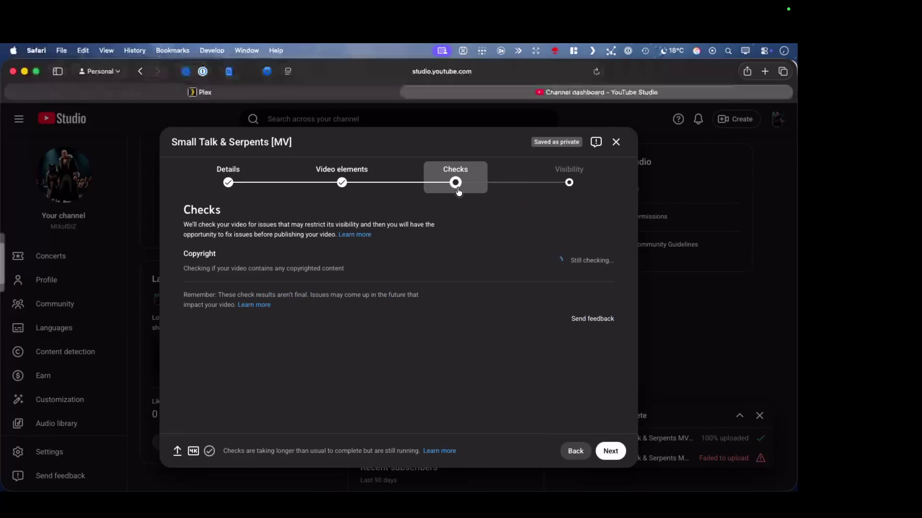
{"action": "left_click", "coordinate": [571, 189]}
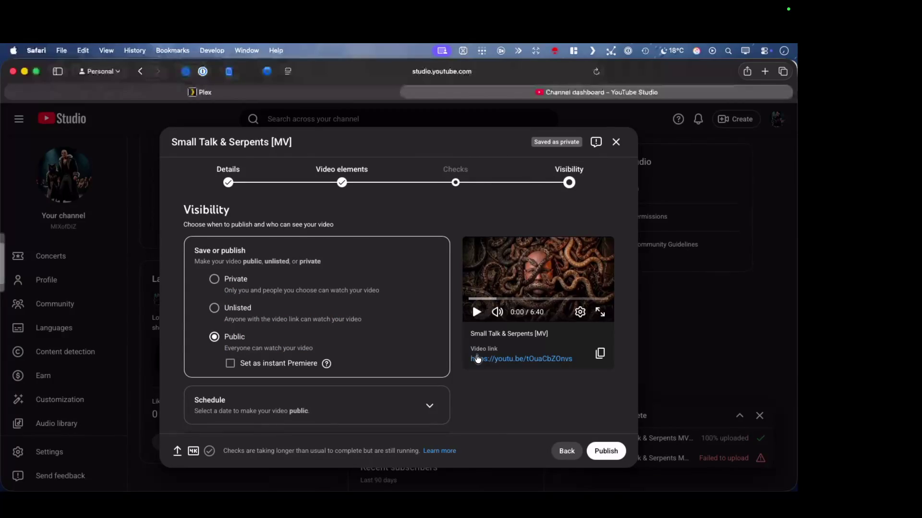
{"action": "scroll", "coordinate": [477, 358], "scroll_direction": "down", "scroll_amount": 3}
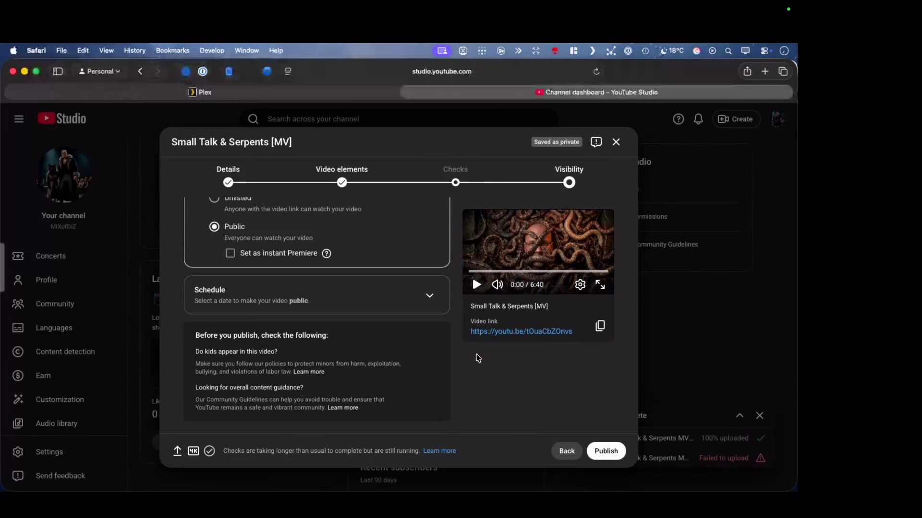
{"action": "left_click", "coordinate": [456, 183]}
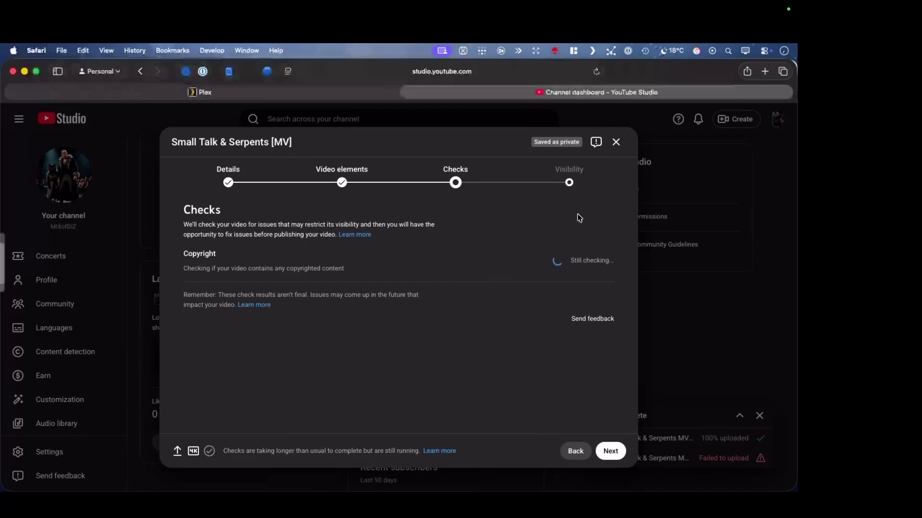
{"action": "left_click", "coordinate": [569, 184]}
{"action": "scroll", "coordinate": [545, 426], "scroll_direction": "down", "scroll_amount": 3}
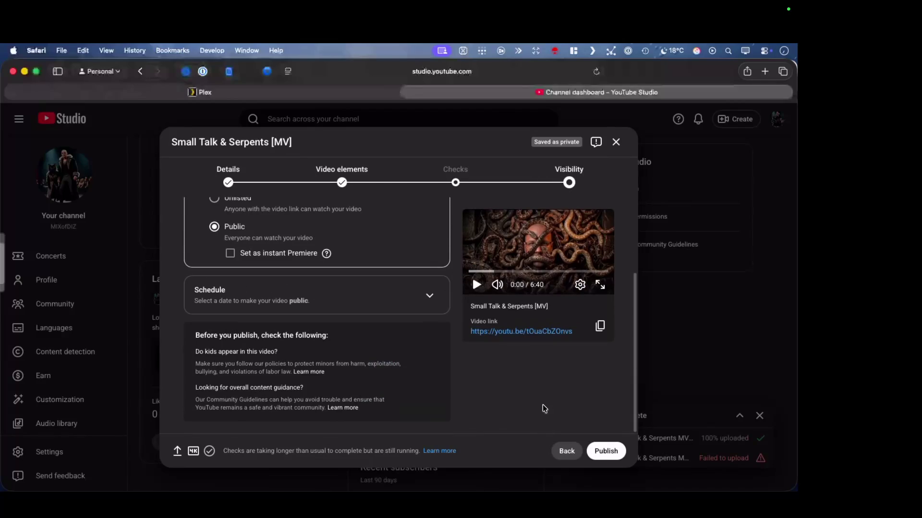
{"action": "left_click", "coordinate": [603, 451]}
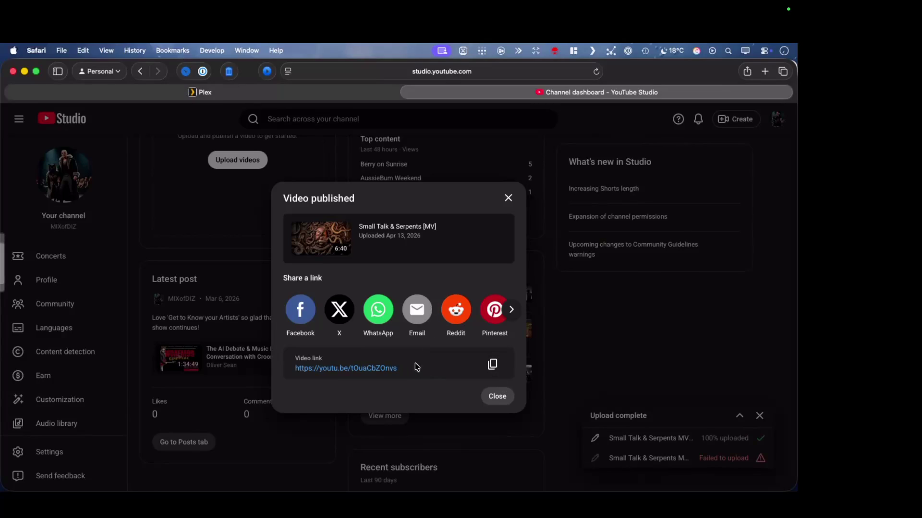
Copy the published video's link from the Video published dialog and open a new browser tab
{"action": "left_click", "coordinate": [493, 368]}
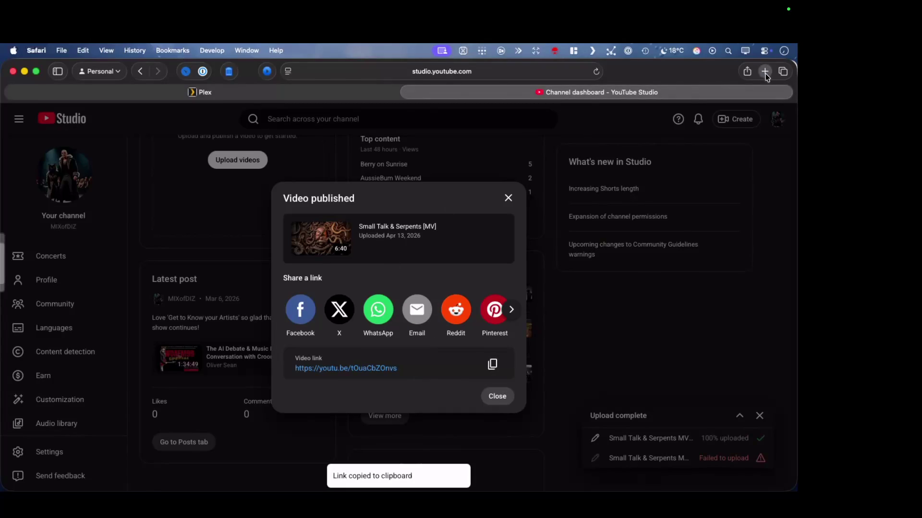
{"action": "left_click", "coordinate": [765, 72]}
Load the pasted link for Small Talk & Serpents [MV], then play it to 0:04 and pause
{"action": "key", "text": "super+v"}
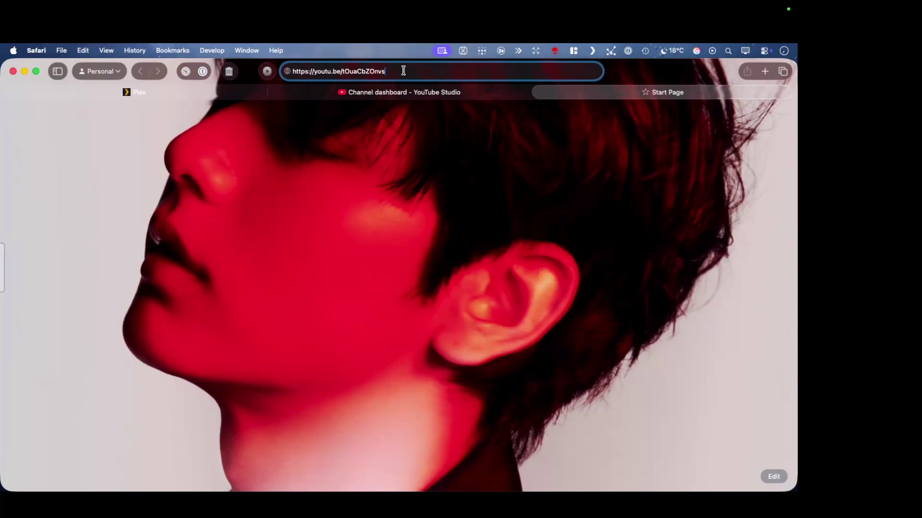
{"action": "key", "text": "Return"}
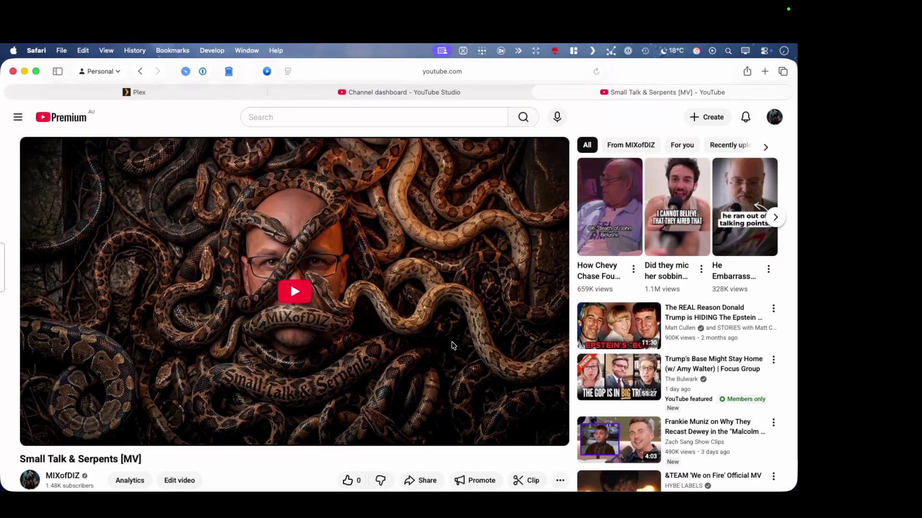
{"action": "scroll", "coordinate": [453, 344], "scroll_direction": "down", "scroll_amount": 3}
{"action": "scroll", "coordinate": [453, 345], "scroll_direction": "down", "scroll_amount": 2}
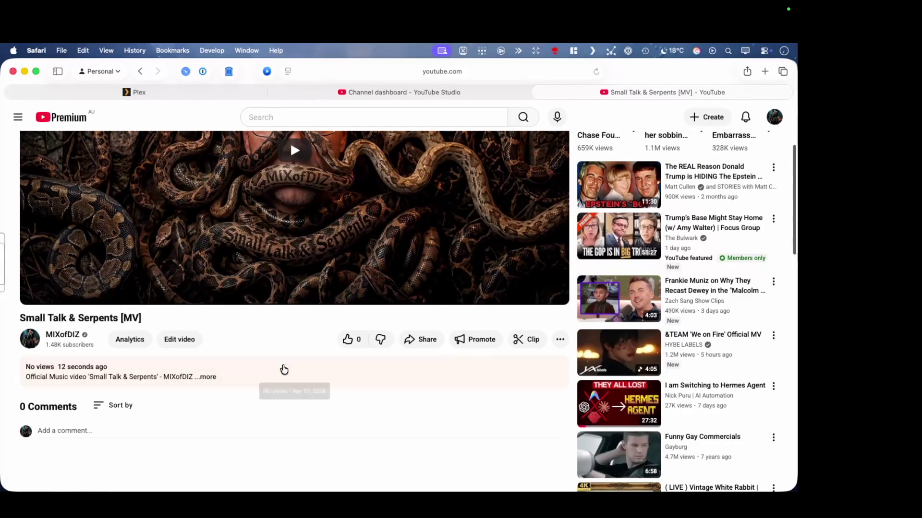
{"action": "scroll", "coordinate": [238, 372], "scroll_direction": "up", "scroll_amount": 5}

▶ **Work to be completed**
The answer must be all the lines above that hold the word "link".

▶ **Expected answer**
Copy the published video's link from the Video published dialog and open a new browser tab
Load the pasted link for Small Talk & Serpents [MV], then play it to 0:04 and pause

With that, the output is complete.